Top of Records for this exercise

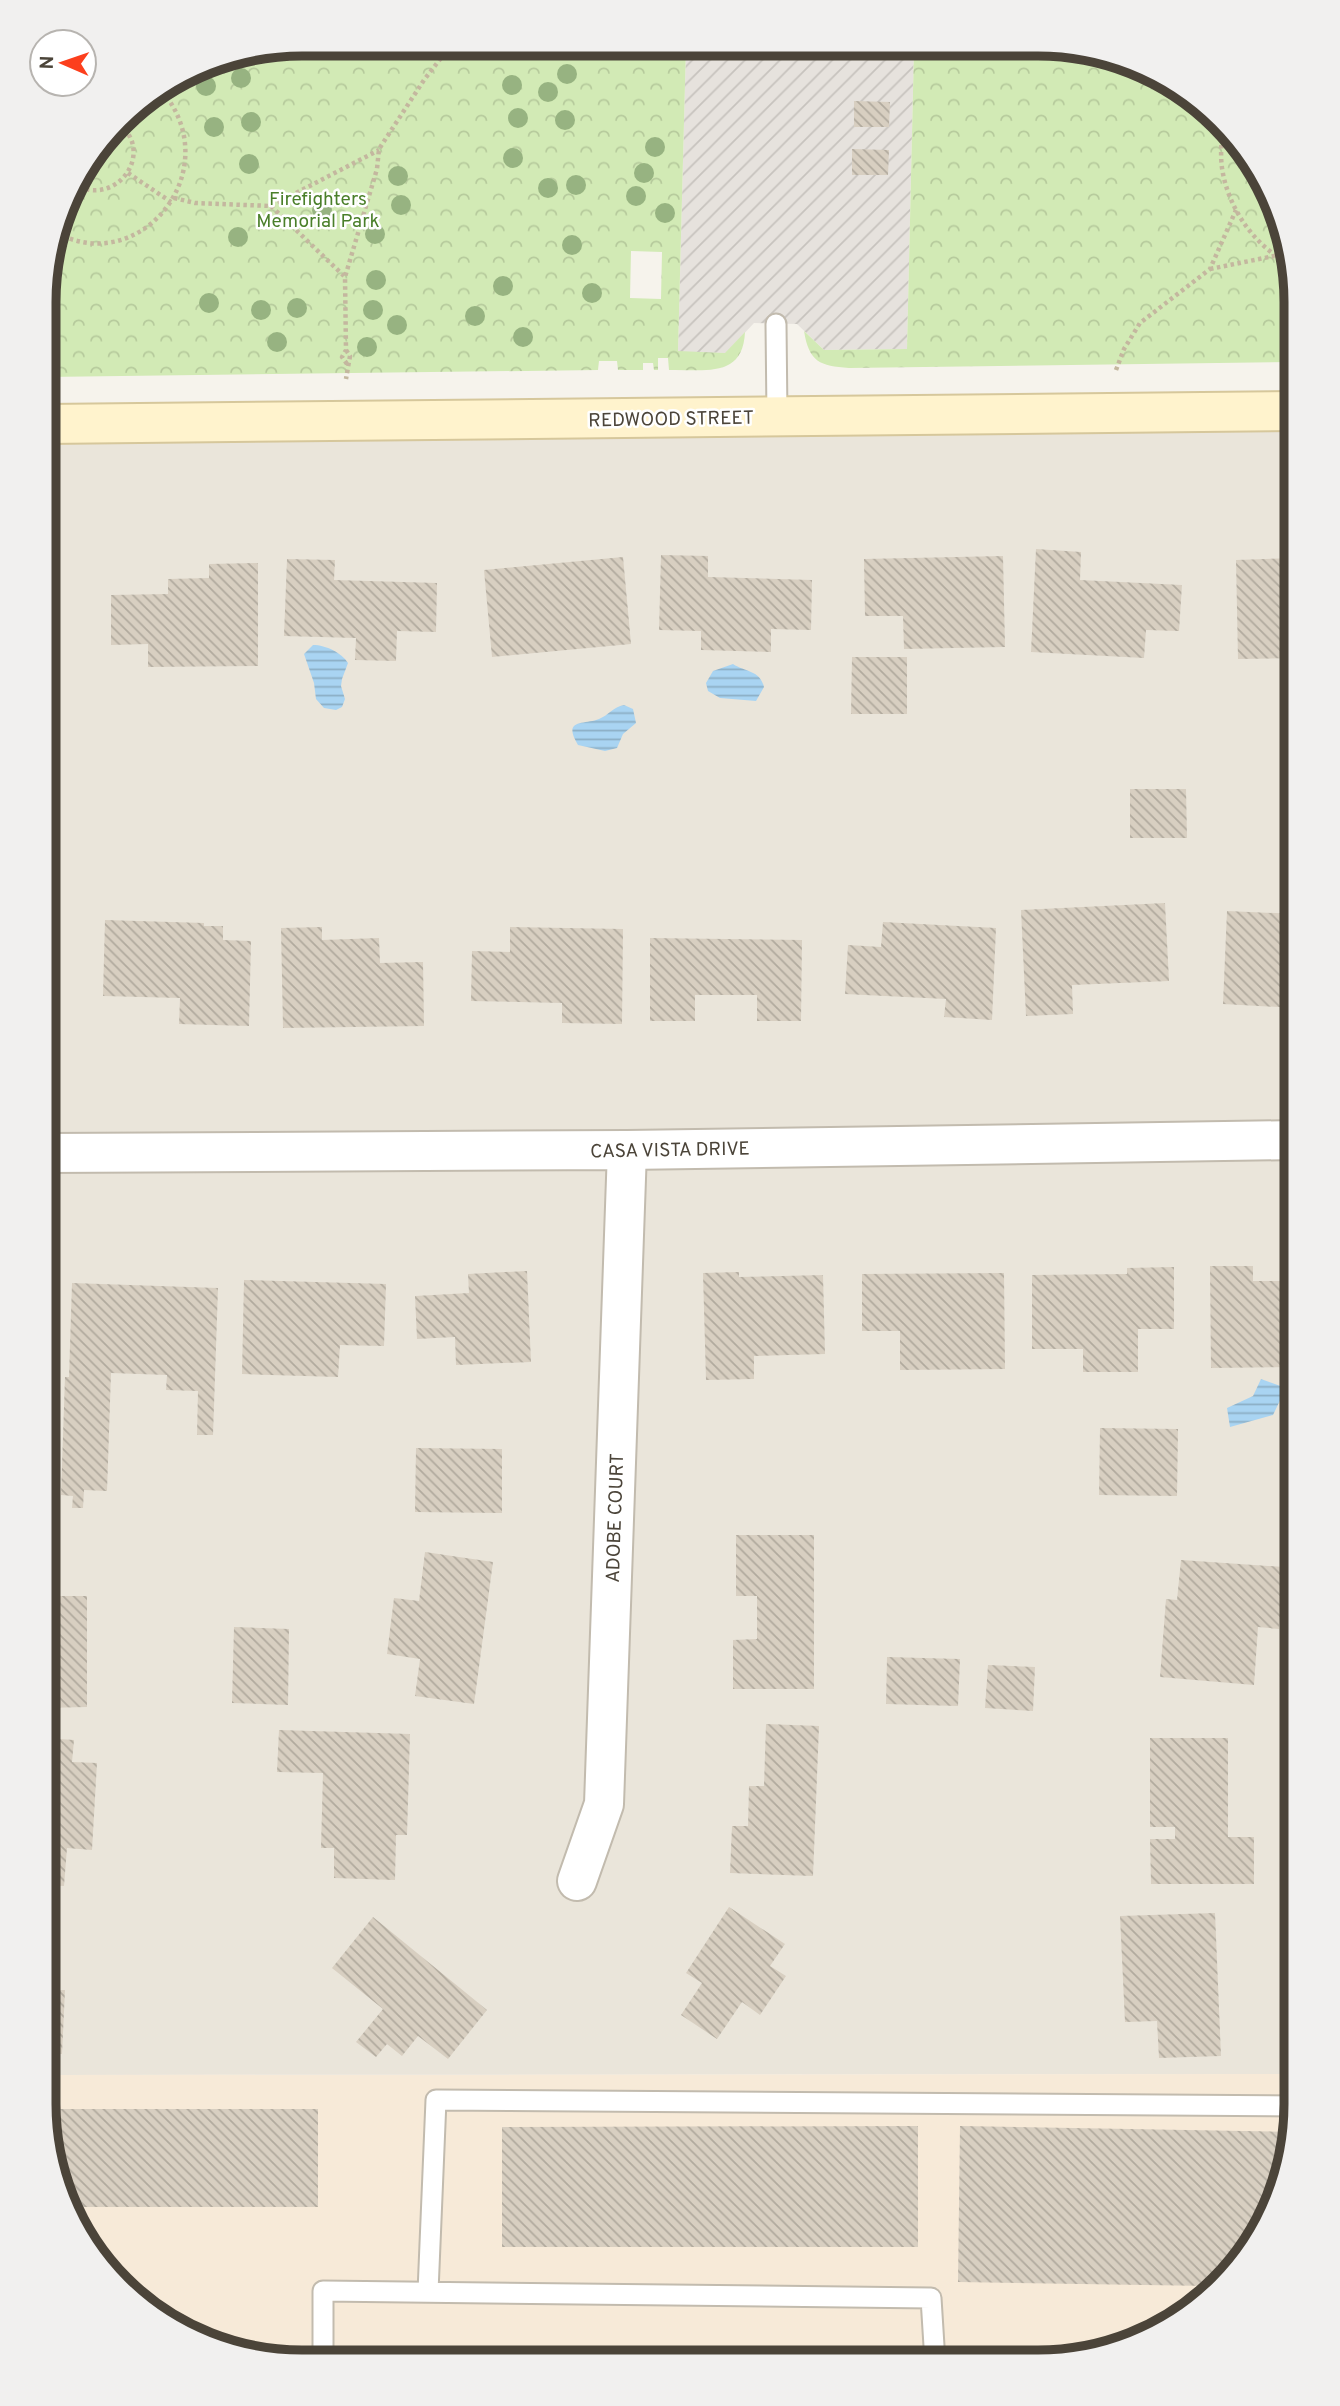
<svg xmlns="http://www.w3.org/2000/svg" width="1340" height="2406" font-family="Overpass,sans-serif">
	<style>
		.residential { fill: #eae5da }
		.commercial { fill: #f7ead8 }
		.industrial { fill: url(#industrial-furrows) }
		.park { fill: url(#park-crowns); fill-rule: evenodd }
		.water { fill: url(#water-rules) }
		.building { fill: url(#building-back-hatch) }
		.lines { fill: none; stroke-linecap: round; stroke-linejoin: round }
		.lane-casing { stroke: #c2bbae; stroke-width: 23 }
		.street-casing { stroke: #c2bbae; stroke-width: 42 }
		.secondary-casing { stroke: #d6c79b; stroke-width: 42 }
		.path { stroke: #c4b79f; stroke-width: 4.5; stroke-dasharray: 3.5 3.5; stroke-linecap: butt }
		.lane { stroke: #fff; stroke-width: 19 }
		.street { stroke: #fff; stroke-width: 38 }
		.secondary { stroke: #fff3cd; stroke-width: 38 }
		.tree { fill: #97b381 }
		.labels { text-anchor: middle; stroke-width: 5; stroke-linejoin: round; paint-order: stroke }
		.park-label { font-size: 19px; fill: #4a7f2a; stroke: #fff }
		.street-label { font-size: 19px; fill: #4b4439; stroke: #fff }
		.rim { fill: none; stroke: #4b4439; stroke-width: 9 }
	</style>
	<defs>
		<pattern id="industrial-furrows" width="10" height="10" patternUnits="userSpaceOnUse" patternTransform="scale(1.75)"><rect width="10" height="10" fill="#e6e2dd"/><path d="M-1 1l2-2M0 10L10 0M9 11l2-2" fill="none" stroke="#c7c3be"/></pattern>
		<pattern id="park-crowns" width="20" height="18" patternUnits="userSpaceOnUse" patternTransform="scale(1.75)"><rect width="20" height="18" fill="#d2eab5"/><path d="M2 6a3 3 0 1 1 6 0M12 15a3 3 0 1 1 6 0" fill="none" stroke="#b6ca9c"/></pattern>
		<pattern id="water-rules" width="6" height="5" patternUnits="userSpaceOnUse" patternTransform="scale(1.75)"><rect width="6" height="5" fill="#a9d4f2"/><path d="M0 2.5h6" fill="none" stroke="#8caec5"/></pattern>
		<pattern id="building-back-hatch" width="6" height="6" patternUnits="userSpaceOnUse" patternTransform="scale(1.75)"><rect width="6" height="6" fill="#d8cfc1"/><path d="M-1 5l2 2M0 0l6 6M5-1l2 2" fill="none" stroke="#b1aa9e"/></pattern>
	</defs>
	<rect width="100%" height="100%" fill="#f6f3ec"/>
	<path class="residential" d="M1296,411V2074L44,2075L46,424Z"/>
	<path class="commercial" d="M1296,2074V2122L1282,2188L1243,2261L1195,2309L1122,2348L1038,2362L268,2360L188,2336L132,2299L87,2248L58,2188L44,2104V2075Z"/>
	<path class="industrial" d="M686,46L914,48L907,349L824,350L797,324L754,323L726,353L678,352Z"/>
	<path class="park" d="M302,44L686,46L678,351L725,353L745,332C743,379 704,369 669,370L668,358H658V370H654L653,363H643V370H618L617,361H599L598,370L46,377V268L71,187L131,108L203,63ZM631,251L662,252L661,299L630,298Z
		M914,48L1088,49L1152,70L1208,107L1253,158L1282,218L1296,302V362L849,368C820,366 809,362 804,331L824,350L907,349Z"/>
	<path class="water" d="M313,645C326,645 342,653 348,663L342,679L341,686L345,699L342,707L336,710L324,708L316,699L314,683L304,654Z
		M733,664C745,672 760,670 764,687L756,701L720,698L708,691L706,683L713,671Z
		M624,705L633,709L636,723L623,734L617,748L605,751L578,745C562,718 584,725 599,719C609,715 613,707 624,705Z
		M1261,1379L1286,1388L1273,1415L1230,1427L1227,1408L1253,1396Z"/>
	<path class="building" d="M854,101L890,102L889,127H854Z
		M852,149L889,150L888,175H852Z
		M1036,549L1081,552L1080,580L1182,585L1179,631L1146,630L1144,658L1031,652Z
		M661,555L708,556V577L812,580L811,630L771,629V652L701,650V631L659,630Z
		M1003,556L1005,647L904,649L903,616H865L864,559Z
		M623,557L631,644L492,657L484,570Z
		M1296,558V658L1238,659L1236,560Z
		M287,559L335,560L334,580L437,583L436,632L397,631L396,661L355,660L356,638L284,636Z
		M258,563V666L148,667V644L111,645V595L168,594V579L209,578V564Z
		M46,588L56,589L54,631L45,630Z
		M852,657H907V714H851Z
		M1130,789H1186L1187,838H1130Z
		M45,814H60V855H45Z
		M1165,903L1169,981L1072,985L1073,1014L1026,1016L1021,910Z
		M1227,911L1296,914V1008L1223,1004Z
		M105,920L204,923V926H223V940L251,941L249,1026L179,1024L180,998L103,996Z
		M883,922L996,928L992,1020L944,1017L946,999L845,994L848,945L881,947Z
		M322,927V940L379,938L380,963L423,962L424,1026L283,1028L281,928Z
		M510,927L623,929L622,1024L562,1023V1003L471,1001L472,951L510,952Z
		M650,938L802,940L801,1021H757V995H695V1021H650Z
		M1210,1266H1253V1281H1296V1367L1211,1368Z
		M1174,1267V1329H1138V1372H1083V1349H1032V1275L1127,1274V1268Z
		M527,1271L531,1362L456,1365L455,1337L417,1339L415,1296L469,1293L468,1274Z
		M739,1272V1277L823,1275L825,1354L754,1356V1379L706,1380L703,1273Z
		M1004,1273L1005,1369L900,1370V1331H862V1274Z
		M244,1280L386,1284L384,1346L340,1345L338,1377L242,1374Z
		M72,1283L218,1288L213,1435H197L198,1391L166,1390L167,1375L111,1373L107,1491L84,1490L83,1508H72L73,1496L61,1495L65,1377H69Z
		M1100,1428L1178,1429L1177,1496L1099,1495Z
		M416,1448L502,1449V1513L415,1512Z
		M736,1535H814V1689H733V1640L757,1639V1596H736Z
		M425,1552L493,1562L474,1704L415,1696L420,1659L387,1654L394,1598L419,1601Z
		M1181,1560L1284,1567L1279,1629L1258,1627L1254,1685L1160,1677L1166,1599L1177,1600Z
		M44,1561H58V1596H87V1707L44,1708Z
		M234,1627L289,1629L288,1705L232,1703Z
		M887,1657L960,1659L958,1706L886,1704Z
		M988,1665L1035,1667L1033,1711L985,1708Z
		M766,1724L819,1726L813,1876L730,1873L732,1826H748L749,1786H764Z
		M279,1730L410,1734L407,1835H396L395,1880L334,1878V1848H321L323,1773L277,1772Z
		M44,1738L74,1740L72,1762L97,1763L92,1850L67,1848L64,1886L44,1885Z
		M1150,1738H1228V1837H1254V1884H1151L1150,1839H1175V1827H1150Z
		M729,1907L785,1944L770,1966L786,1976L760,2015L742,2002L717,2039L681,2015L702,1983L686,1973Z
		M1215,1913L1221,2056L1159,2058L1157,2021L1125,2022L1120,1916Z
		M373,1917L487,2010L448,2059L418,2036L402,2056L387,2044L376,2057L356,2042L383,2009L332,1968Z
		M44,1918L53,1919L46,2016H44Z
		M51,1990H65L62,2054H48Z
		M45,2109H318V2207H67L58,2188Z
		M918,2126V2247H502V2127Z
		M960,2126L1294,2132L1282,2188L1243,2261L1230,2274H1209V2286L958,2282Z
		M648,2356L803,2357V2362L648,2361Z"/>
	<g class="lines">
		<defs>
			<path id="lane" d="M776,324L777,416
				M428,2292L436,2100L1296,2106
				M323,2360V2291L931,2298L935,2362"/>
			<path id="street" d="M45,1153L627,1150L1296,1140
				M577,1881L604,1804L627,1150"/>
			<path id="secondary" d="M46,424L1296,411"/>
		</defs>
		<use href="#lane" class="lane-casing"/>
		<use href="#street" class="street-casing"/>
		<use href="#secondary" class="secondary-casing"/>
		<path class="path" d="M1222,124C1222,138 1220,154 1222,168C1228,208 1254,246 1290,264
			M128,173L171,202
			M73,184C116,209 156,153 119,124
			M174,198L195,203L271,206L379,150
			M271,206L344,276
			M57,233C142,278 229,168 161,90
			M1210,269L1274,256
			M346,350L350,356L346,379
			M347,364L342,357L346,350L345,277L377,169L379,149L424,80L451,45
			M1116,370L1124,349L1140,323L1210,269L1236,210"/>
		<use href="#lane" class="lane"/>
		<use href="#street" class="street"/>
		<use href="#secondary" class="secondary"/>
	</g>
	<g class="tree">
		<circle cx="567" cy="74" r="10"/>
		<circle cx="241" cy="78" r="10"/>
		<circle cx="512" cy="85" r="10"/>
		<circle cx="206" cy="86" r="10"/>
		<circle cx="548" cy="92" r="10"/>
		<circle cx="518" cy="118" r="10"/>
		<circle cx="565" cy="120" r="10"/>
		<circle cx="251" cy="122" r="10"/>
		<circle cx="214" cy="127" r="10"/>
		<circle cx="655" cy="147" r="10"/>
		<circle cx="513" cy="158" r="10"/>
		<circle cx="249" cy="164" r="10"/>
		<circle cx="644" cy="173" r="10"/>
		<circle cx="398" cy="176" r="10"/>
		<circle cx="576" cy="185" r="10"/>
		<circle cx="548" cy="188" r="10"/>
		<circle cx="636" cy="196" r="10"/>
		<circle cx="401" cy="205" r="10"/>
		<circle cx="322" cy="210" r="10"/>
		<circle cx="665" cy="213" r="10"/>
		<circle cx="375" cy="234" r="10"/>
		<circle cx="238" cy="237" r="10"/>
		<circle cx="572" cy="245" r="10"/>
		<circle cx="376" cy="280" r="10"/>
		<circle cx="503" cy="286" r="10"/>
		<circle cx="592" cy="293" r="10"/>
		<circle cx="209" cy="303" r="10"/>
		<circle cx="297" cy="308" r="10"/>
		<circle cx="261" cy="310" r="10"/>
		<circle cx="373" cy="310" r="10"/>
		<circle cx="475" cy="316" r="10"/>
		<circle cx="397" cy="325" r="10"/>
		<circle cx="523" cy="337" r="10"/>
		<circle cx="277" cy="342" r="10"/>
		<circle cx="367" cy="347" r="10"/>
	</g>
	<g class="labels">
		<g class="park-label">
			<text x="318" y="205">Firefighters<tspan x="318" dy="22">Memorial Park</tspan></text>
		</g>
		<g class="street-label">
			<text transform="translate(671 418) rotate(-1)" y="7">REDWOOD STREET</text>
			<text transform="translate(670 1149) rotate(-1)" y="7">CASA VISTA DRIVE</text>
			<text transform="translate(614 1518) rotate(-88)" y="7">ADOBE COURT</text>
		</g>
	</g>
	<path d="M0 0H1340V2406H0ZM302 56H1038A246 246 0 0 1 1284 302V2104A246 246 0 0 1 1038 2350H302A246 246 0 0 1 56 2104V302A246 246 0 0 1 302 56Z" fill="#f1f0ef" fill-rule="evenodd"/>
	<path class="rim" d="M302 56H1038A246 246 0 0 1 1284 302V2104A246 246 0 0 1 1038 2350H302A246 246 0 0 1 56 2104V302A246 246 0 0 1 302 56Z"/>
	<g transform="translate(63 63) rotate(272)"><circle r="33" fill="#ffffff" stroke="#b7b4b0" stroke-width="2"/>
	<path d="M0-5L12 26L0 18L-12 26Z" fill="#fc3f1d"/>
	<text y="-10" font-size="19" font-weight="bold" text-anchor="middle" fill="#4b4439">N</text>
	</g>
</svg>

Bottom of Records for this exercise

• What you should do
From the records above, print only the lines between the one holding "M1100,1428L1178,1429L1177,1496L1099,1495Z" and the one holding "M57,233C142,278 229,168 161,90", inclusive, exactly as they stand.

• Exercise response
		M1100,1428L1178,1429L1177,1496L1099,1495Z
		M416,1448L502,1449V1513L415,1512Z
		M736,1535H814V1689H733V1640L757,1639V1596H736Z
		M425,1552L493,1562L474,1704L415,1696L420,1659L387,1654L394,1598L419,1601Z
		M1181,1560L1284,1567L1279,1629L1258,1627L1254,1685L1160,1677L1166,1599L1177,1600Z
		M44,1561H58V1596H87V1707L44,1708Z
		M234,1627L289,1629L288,1705L232,1703Z
		M887,1657L960,1659L958,1706L886,1704Z
		M988,1665L1035,1667L1033,1711L985,1708Z
		M766,1724L819,1726L813,1876L730,1873L732,1826H748L749,1786H764Z
		M279,1730L410,1734L407,1835H396L395,1880L334,1878V1848H321L323,1773L277,1772Z
		M44,1738L74,1740L72,1762L97,1763L92,1850L67,1848L64,1886L44,1885Z
		M1150,1738H1228V1837H1254V1884H1151L1150,1839H1175V1827H1150Z
		M729,1907L785,1944L770,1966L786,1976L760,2015L742,2002L717,2039L681,2015L702,1983L686,1973Z
		M1215,1913L1221,2056L1159,2058L1157,2021L1125,2022L1120,1916Z
		M373,1917L487,2010L448,2059L418,2036L402,2056L387,2044L376,2057L356,2042L383,2009L332,1968Z
		M44,1918L53,1919L46,2016H44Z
		M51,1990H65L62,2054H48Z
		M45,2109H318V2207H67L58,2188Z
		M918,2126V2247H502V2127Z
		M960,2126L1294,2132L1282,2188L1243,2261L1230,2274H1209V2286L958,2282Z
		M648,2356L803,2357V2362L648,2361Z"/>
	<g class="lines">
		<defs>
			<path id="lane" d="M776,324L777,416
				M428,2292L436,2100L1296,2106
				M323,2360V2291L931,2298L935,2362"/>
			<path id="street" d="M45,1153L627,1150L1296,1140
				M577,1881L604,1804L627,1150"/>
			<path id="secondary" d="M46,424L1296,411"/>
		</defs>
		<use href="#lane" class="lane-casing"/>
		<use href="#street" class="street-casing"/>
		<use href="#secondary" class="secondary-casing"/>
		<path class="path" d="M1222,124C1222,138 1220,154 1222,168C1228,208 1254,246 1290,264
			M128,173L171,202
			M73,184C116,209 156,153 119,124
			M174,198L195,203L271,206L379,150
			M271,206L344,276
			M57,233C142,278 229,168 161,90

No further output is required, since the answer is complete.